Figure 5. Aniracetam pretreatment does not change performance on the delayed fear conditioning task.

(A) On the first day of testing, mice were placed into the operant chamber and 2 minutes of baseline activity levels were recorded. This was followed by a 30 second conditioned stimulus (CS) tone (80dB white noise), a 2 second unconditioned stimulus (US) shock (0.85mA), and a 2-minute inter-trial interval (ITI). Another identical CS-US pairing was then presented and followed with a 30 second ITI. Following multiple foot shock and tone presentations, a two-way ANOVA test indicated no main effect of group (F (1, 19) = 0.1048; p = 0.7497) or interaction between groups (F (4, 76) = 0.5453; p = 0.7029). (B) The second day of testing consisted of two trials. During the first trial, mice were placed back into the original operant chamber for 5 minutes and baseline activity was recorded. (C) Before the second trial the operant chamber was modified with a foam pad under an acrylic square to cover the metal floor grid, an acrylic wall placed diagonally across that halved the space into triangular form, and 1mL of pure vanilla extract (Adam’s Extracts, USA) placed beneath the floor. These changes to the tactile, spatial, and olfactory contexts of the chamber were made in order to prevent context dependent learning. During the second trial, mice were placed into the contextually modified operant chamber and 3 minutes of the trial baseline activity was monitored. Aniracetam mice displayed significantly increased freezing in the novel context t(1,22) = 2.984, p = 0.004. This was followed by a 3-minute period of CS tone presentation (80dB white noise). There was no significant difference in the freezing behavior expressed between treated and control mice t(1,22) = 1.976, p = 0.052.

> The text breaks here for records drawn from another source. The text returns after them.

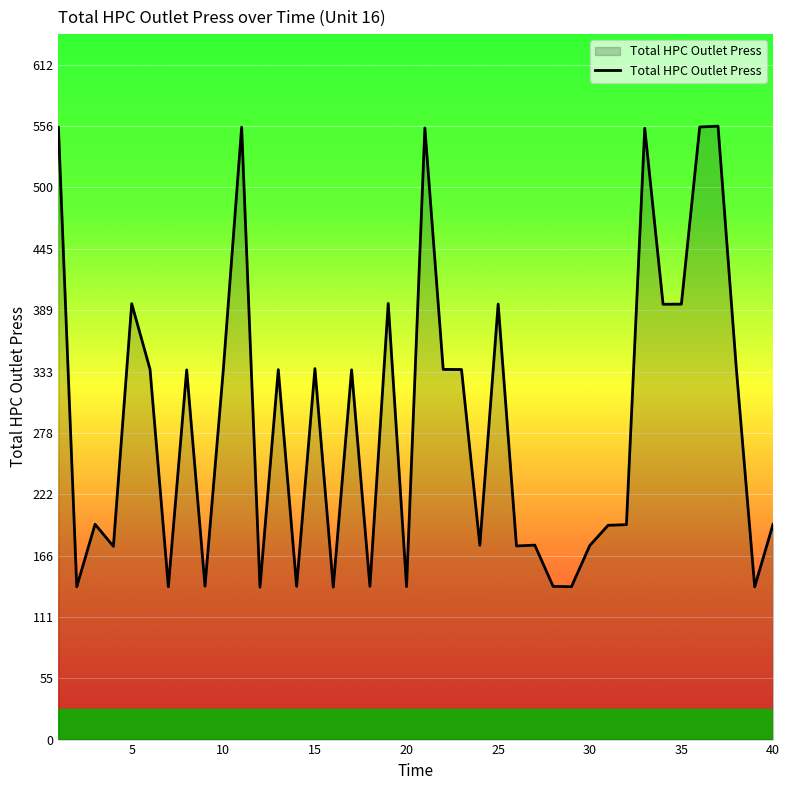

What is the greatest value displayed?

556.4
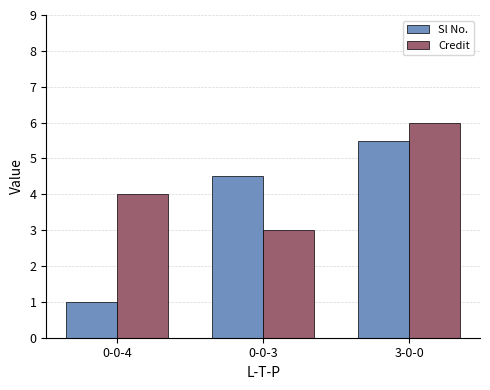

What is the sum of all Sl No. values?

11.0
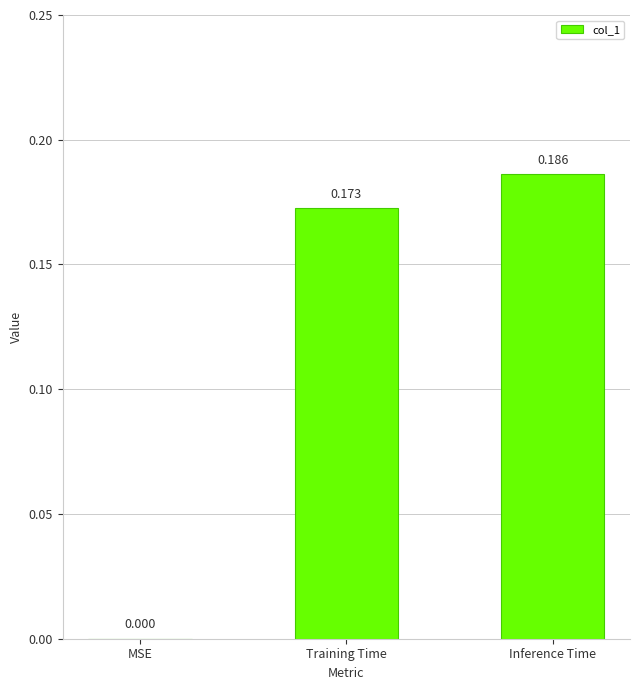

Between MSE and Training Time, which is larger?

Training Time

Aniracetam does not enhance novel object recognition

During the initial phase of testing, object preference was measured for identical objects. There was no significant preference towards the left or right object between treated t(1,22) = 1.333, p = 0.20 or control group mice t(1,22) = 0.1583, p = 0.88 (Figure 6A). During the second phase of testing, object preference was measured between a familiar and novel object. There was a significant preference towards the novel object in both treated t(1,22) = 4.968, p < 0.0001 and control mice t(1,22) = 3.776, p < 0.001. However, there were no differences in preference between the groups in the novel object condition t(1,22) = 0.6112, p = 0.5474 (Figure 6B). These results suggest that aniracetam treatment has no cognitive enhancing effect on novel object recognition.

Figure 6. Aniracetam pretreatment does not change performance on the novel object recognition task.

(A) Independent measures t-tests indicated no significant preference towards the left or right object between treated t(1,22) = 1.333, p = 0.20 or control group mice t(1,22) = 0.1583, p = 0.88. (B) An independent measures t-test indicated no differences in preference between groups in the novel object condition t(1,22) = 0.6112, p = 0.5474.